Rappelons que l’ex-vice-première ministre a été libérée des accusations de fraude envers le gouvernement, de corruption dans les affaires municipales et d’abus de confiance qui pesaient contre elle, il y a un mois, à la suite de la requête qu’elle avait déposée pour faire avorter le procès. Elle avait invoqué des délais «déraisonnables» et s’était appuyée sur l’arrêt Jordan.  

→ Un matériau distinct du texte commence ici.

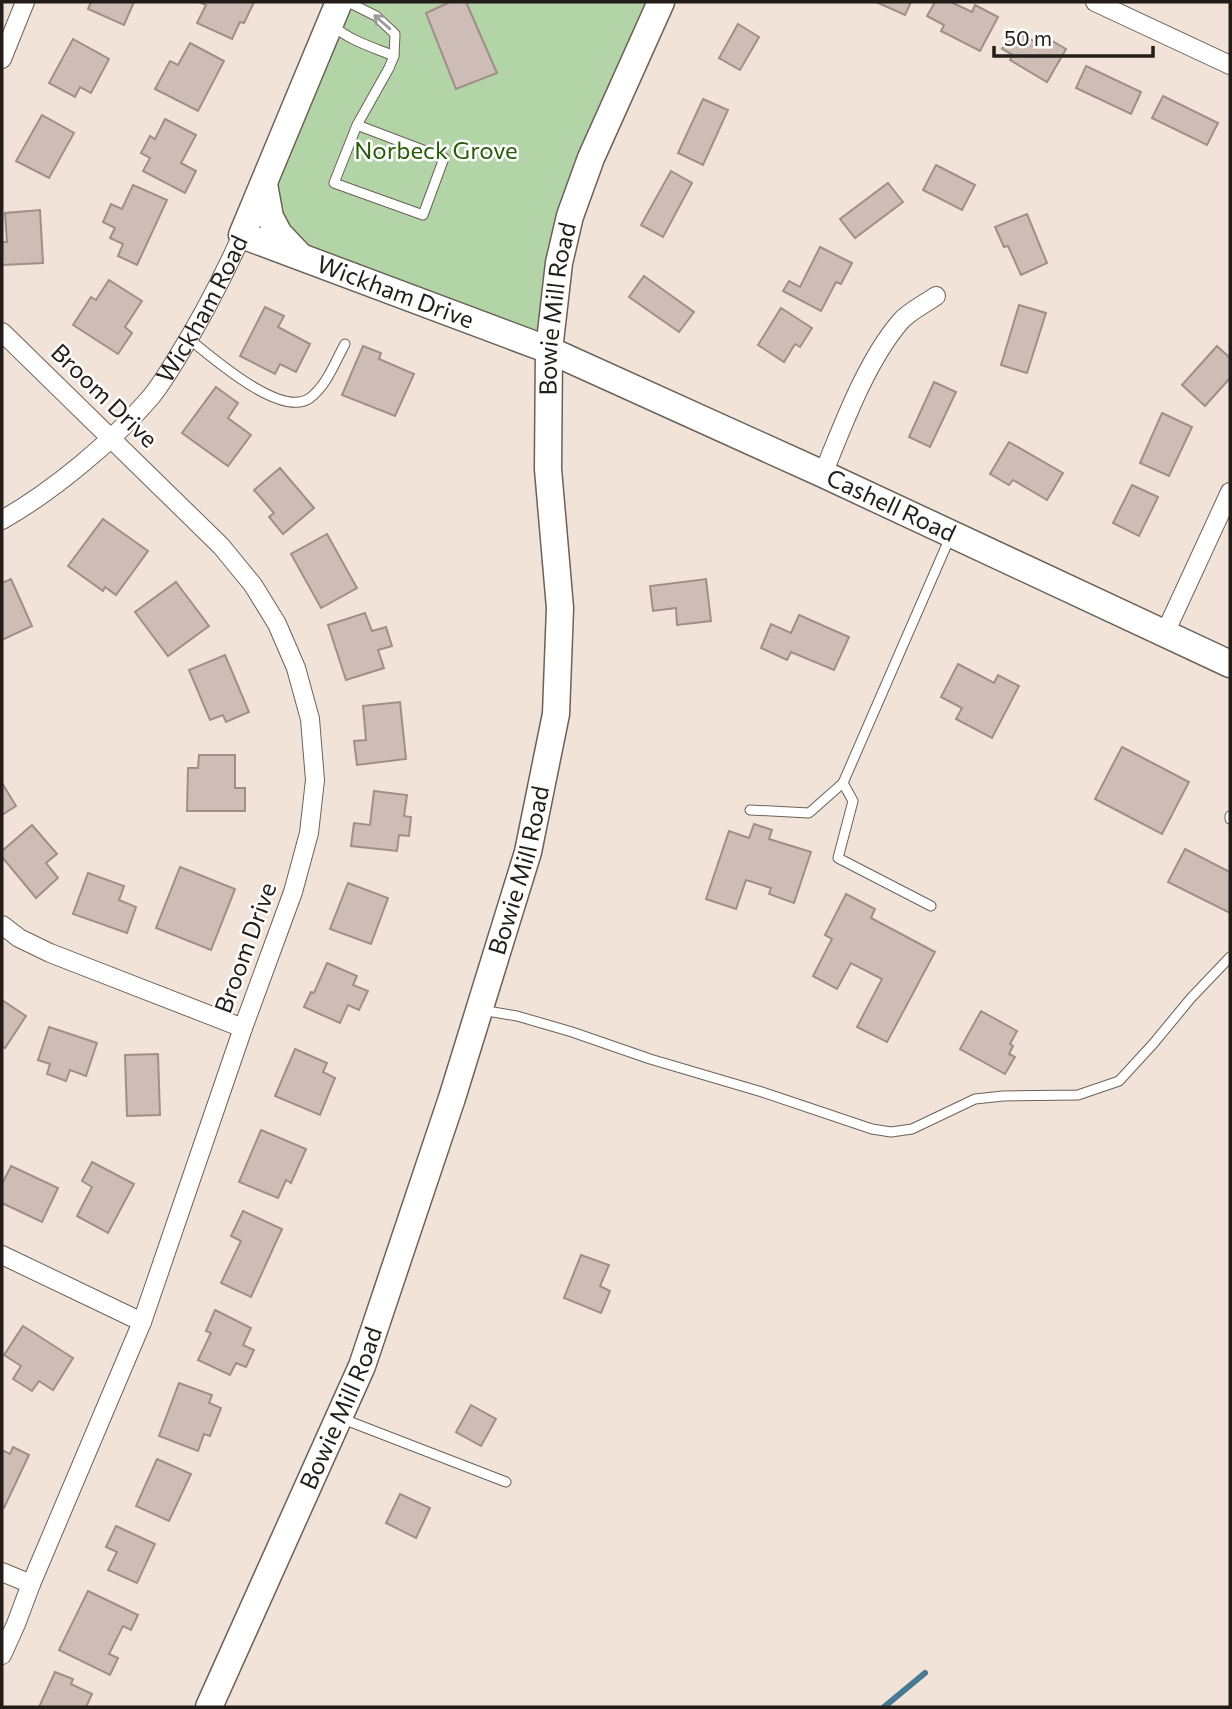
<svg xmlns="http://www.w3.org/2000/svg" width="1232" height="1709" viewBox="0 0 1232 1709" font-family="Commissioner,sans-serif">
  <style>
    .green { fill: #b2d4a6 }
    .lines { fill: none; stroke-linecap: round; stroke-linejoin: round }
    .stream { stroke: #487995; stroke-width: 6 }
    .building { fill: #cebcb6; stroke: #a08f89; stroke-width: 2 }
    .lane-casing { stroke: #6d6157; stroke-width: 11 }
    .street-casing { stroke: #6d6157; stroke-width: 20 }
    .secondary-casing { stroke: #6d6157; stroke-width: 29 }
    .lane { stroke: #fff; stroke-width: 9 }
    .street { stroke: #fff; stroke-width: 18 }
    .secondary { stroke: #fff; stroke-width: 26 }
    .oneway { stroke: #9c9998 }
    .labels { text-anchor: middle; stroke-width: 5; stroke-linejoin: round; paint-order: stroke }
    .park-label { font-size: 24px; fill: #265c05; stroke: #fff }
    .street-label { font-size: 24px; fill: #221d19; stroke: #fff }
  </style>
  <rect width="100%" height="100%" fill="#f2e3d8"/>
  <polygon class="green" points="339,2 661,2 591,158 549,350 242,235"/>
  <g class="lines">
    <polyline class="stream" points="884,1707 925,1673"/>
  </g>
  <g class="building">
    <polygon points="91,2 134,2 124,25 88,9"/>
    <polygon points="199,2 254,2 244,23 240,22 232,39 197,23 206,5"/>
    <polygon points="450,2 466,2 497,73 456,89 426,13"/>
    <polygon points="876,2 911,2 905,15"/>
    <polygon points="935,2 951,2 972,12 975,5 998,17 980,51 941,31 944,25 927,16"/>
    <polygon points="738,24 759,37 740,70 719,58"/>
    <polygon points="1014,30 1039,44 1044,36 1066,49 1047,82 1010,60 1013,55 1002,49"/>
    <polygon points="73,39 109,59 91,93 80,87 75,97 49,83"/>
    <polygon points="190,43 224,61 198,111 155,89 170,61 178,65"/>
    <polygon points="1086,66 1141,92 1131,114 1076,88"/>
    <polygon points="1163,96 1218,123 1207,145 1152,118"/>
    <polygon points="703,99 728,110 703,165 678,153"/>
    <polygon points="42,115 74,133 49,178 16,161"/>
    <polygon points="165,119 196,135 181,163 196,171 185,193 143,171 150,158 141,153 150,136 155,139"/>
    <polygon points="936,165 975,185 962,210 923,190"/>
    <polygon points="671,171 692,183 663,237 641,225"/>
    <polygon points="888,183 903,202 855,238 840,219"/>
    <polygon points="133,185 167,200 137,265 118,256 123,244 110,238 115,228 103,222 111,204 122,209"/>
    <polygon points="40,210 43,263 2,265 2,242 7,242 5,213"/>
    <polygon points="1027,214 1047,263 1021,275 1008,246 1004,247 995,227"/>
    <polygon points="820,247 852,263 841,284 836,282 821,311 783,291 789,281 800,287"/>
    <polygon points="644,276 694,312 679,332 629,297"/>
    <polygon points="109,280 142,301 125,327 132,333 118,354 73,325 91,297 96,300"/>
    <polygon points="1019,305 1046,313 1027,373 1001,365"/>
    <polygon points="265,307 284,316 278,327 310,344 296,372 280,364 275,374 240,356"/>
    <polygon points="781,308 812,328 800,347 795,344 784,362 758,345"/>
    <polygon points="363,346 381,353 379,359 414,374 395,416 342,395"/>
    <polygon points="1217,346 1230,358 1230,378 1205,406 1182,385"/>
    <polygon points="934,382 956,392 930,447 909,437"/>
    <polygon points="216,387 238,403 228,418 251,435 228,466 182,433"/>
    <polygon points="1162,413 1192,427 1169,476 1140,463"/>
    <polygon points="1009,442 1063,473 1047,500 1013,480 1009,485 990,474"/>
    <polygon points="280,468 314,508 283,534 269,517 274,513 254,490"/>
    <polygon points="1132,485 1158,497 1139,536 1113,523"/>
    <polygon points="103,519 148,551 116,595 105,587 103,591 68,566"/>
    <polygon points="327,534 357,588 321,608 291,554"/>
    <polygon points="11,579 32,626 2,640 2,583"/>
    <polygon points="706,579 711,621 677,625 676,608 653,611 650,586"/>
    <polygon points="176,582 209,626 168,656 135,612"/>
    <polygon points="365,613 372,631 386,627 392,646 378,650 384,668 346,680 328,625"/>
    <polygon points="799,615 849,637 834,670 791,652 787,660 761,648 771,624 791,633"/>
    <polygon points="225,655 249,712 226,722 223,715 210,720 189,670"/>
    <polygon points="958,664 994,683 998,675 1019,686 992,738 956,719 962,708 941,697"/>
    <polygon points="400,702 406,759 357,765 354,741 366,740 363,706"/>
    <polygon points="1122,747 1189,782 1162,834 1095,799"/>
    <polygon points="199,755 235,755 235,788 245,788 245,811 187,811 188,768 198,768"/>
    <polygon points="2,783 16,806 2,815"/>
    <polygon points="374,791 407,795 404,816 411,817 409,836 399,835 397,851 351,846 354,823 370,825"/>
    <polygon points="754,824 772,830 769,839 811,852 794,903 769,894 771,888 746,880 736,909 706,899 729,831 749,838"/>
    <polygon points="32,825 57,854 46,863 58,878 36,898 2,857 2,851"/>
    <polygon points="1185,849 1230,872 1230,913 1168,882"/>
    <polygon points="180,867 235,889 211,950 156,928"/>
    <polygon points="88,873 124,886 119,900 136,907 127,933 73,914"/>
    <polygon points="348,883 388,898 371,944 330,929"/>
    <polygon points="846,894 875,909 871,918 935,952 887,1042 857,1027 882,979 851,963 837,989 813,976 832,939 825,935"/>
    <polygon points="327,963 357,976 353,985 368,991 359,1010 348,1005 340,1023 304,1007 311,992 314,993"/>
    <polygon points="2,1000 26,1016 5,1048 2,1046"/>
    <polygon points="981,1011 1017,1031 1010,1044 1013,1046 1009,1054 1015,1057 1005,1074 960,1049"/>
    <polygon points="49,1027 97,1043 86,1076 70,1070 66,1081 47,1074 50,1064 38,1060"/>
    <polygon points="295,1049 327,1063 323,1072 335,1078 320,1115 275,1096"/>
    <polygon points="158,1054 160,1115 127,1116 125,1055"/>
    <polygon points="261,1130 306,1149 291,1183 286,1180 278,1198 239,1182"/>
    <polygon points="92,1162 134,1184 108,1233 77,1216 92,1187 82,1181"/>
    <polygon points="11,1166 58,1188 42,1222 2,1203 2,1184"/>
    <polygon points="243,1211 282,1229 251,1297 221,1283 241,1241 231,1236"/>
    <polygon points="581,1255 609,1265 600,1286 610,1291 601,1313 564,1298"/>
    <polygon points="215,1310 251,1328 243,1345 254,1350 246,1367 236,1363 230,1375 198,1360 211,1333 206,1331"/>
    <polygon points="23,1326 73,1358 53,1390 39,1381 32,1391 13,1379 21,1366 4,1355"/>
    <polygon points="179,1383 212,1395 209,1403 221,1408 210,1436 204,1434 198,1451 159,1436"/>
    <polygon points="471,1405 496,1419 481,1446 456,1432"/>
    <polygon points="13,1447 29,1455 4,1508 2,1507 2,1450 10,1454"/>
    <polygon points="157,1459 191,1474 169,1521 136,1506"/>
    <polygon points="400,1494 430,1508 416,1538 386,1523"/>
    <polygon points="116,1526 155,1544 137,1583 108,1570 117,1552 106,1547"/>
    <polygon points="88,1591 138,1615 131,1630 123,1626 109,1654 118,1658 110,1675 59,1650"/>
    <polygon points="55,1672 73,1679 71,1684 92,1694 86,1707 39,1707"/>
  </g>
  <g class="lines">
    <defs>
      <g id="lane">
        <polyline points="348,2 376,16 395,34 394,56 389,68 357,125 334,183 423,215 444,158 357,125"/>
        <path d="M333,26c18,15 39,21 61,30"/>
        <path d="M189,339c23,18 92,80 121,59 17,-13 25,-36 35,-54"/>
        <polyline points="750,810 809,813 843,783"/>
        <polyline points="1230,816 1230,819"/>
        <polyline points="931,906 838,858 853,801 843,783 951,535"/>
        <polyline points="481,1010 517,1016 572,1032 650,1059 762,1092 872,1129 891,1132 912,1129 975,1099 1003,1096 1078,1095 1119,1081 1153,1044 1191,998 1230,957"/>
        <polyline points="343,1419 506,1482"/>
      </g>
      <g id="street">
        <polyline points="1095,2 1230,65"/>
        <polyline points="2,59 25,2"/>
        <polyline points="2,332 221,546 253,585 277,624 296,668 310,719 315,780 309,833 293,892 243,1028 142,1322 31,1584 16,1624 2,1655"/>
        <path d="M823,474c20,-49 43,-112 77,-152 9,-11 25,-18 36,-26"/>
        <path id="s1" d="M2,520c51,-29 110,-78 148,-122 10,-12 19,-27 27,-40 25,-40 46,-81 65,-123"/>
        <polyline points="1165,633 1230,492"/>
        <polyline points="2,925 19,938 50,953 243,1028"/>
        <polyline points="2,1255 142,1322"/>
        <polyline points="2,1572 31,1584"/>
      </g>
      <g id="secondary">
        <path id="s2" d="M339,2l-97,233 307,115 274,124 407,190"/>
        <polyline points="264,184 270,217 279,234 299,255"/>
        <path id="s3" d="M209,1707l153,-341 90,-268 76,-246 28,-138 4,-106 -12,-139 1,-119 10,-87 11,-47 21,-58 70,-156"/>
      </g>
    </defs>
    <use href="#lane" class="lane-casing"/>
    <use href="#street" class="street-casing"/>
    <use href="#secondary" class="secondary-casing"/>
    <use href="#lane" class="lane"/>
    <use href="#street" class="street"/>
    <use href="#secondary" class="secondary"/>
  </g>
  <defs><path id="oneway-shaft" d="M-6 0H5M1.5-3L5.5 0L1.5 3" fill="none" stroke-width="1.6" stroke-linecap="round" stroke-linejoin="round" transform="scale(1.75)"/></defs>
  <use class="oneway" href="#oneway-shaft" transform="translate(382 22) rotate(-139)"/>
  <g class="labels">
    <g class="park-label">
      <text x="436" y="159">Norbeck Grove</text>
    </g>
    <g class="street-label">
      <text dy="8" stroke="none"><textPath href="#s2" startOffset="416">Wickham Drive</textPath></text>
      <text dy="8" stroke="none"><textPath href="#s1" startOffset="296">Wickham Road</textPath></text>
      <text dy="8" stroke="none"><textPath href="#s3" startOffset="1461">Bowie Mill Road</textPath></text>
      <text transform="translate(104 396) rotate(44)" y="8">Broom Drive</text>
      <text dy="8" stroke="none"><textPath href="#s2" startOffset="956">Cashell Road</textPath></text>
      <text dy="8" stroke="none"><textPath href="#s3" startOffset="894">Bowie Mill Road</textPath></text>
      <text transform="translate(246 948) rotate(-70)" y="8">Broom Drive</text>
      <text dy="8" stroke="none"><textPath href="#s3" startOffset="327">Bowie Mill Road</textPath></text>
    </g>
  </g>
  <rect width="1232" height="1709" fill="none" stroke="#221d19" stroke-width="7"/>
  <path d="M994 46v10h159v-10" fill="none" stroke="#221d19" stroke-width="3.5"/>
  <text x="1004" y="46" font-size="21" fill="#221d19" stroke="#ffffff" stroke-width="5" paint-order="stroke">50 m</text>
</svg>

Le juge André Perreault lui a donné raison, calculant un délai de 52 mois attribuable au ministère public, nettement plus élevé que le plafond de 18 mois établi par la Cour suprême pour la tenue d’un procès, qui n’a jamais eu lieu. Mme Normandeau avait réagi avec émotion à la décision, affirmant qu’elle n’aurait jamais dû être accusée et qu’on lui a «volé quatre ans et demi» de sa vie.  

Décision «inattaquable»

Lorsque l’arrêt des procédures a été prononcé, Nathalie Normandeau avait dit espérer que le DPCP renonce à la cour d’appel. Son avocat, Me Maxime Roy, estimait alors que la décision de 81 pages du juge Perreault était «inattaquable», confiant que cette saga soit bel et bien «terminée». 

Les cinq coaccusés de Nathalie Normandeau (Marc-Yvan Côté, Bruno Lortie, Mario Martel, France Michaud, François Roussy), avaient également été libérés de toutes les accusations qui pesaient contre eux. Ils attendent eux aussi de connaître la position du DPCP.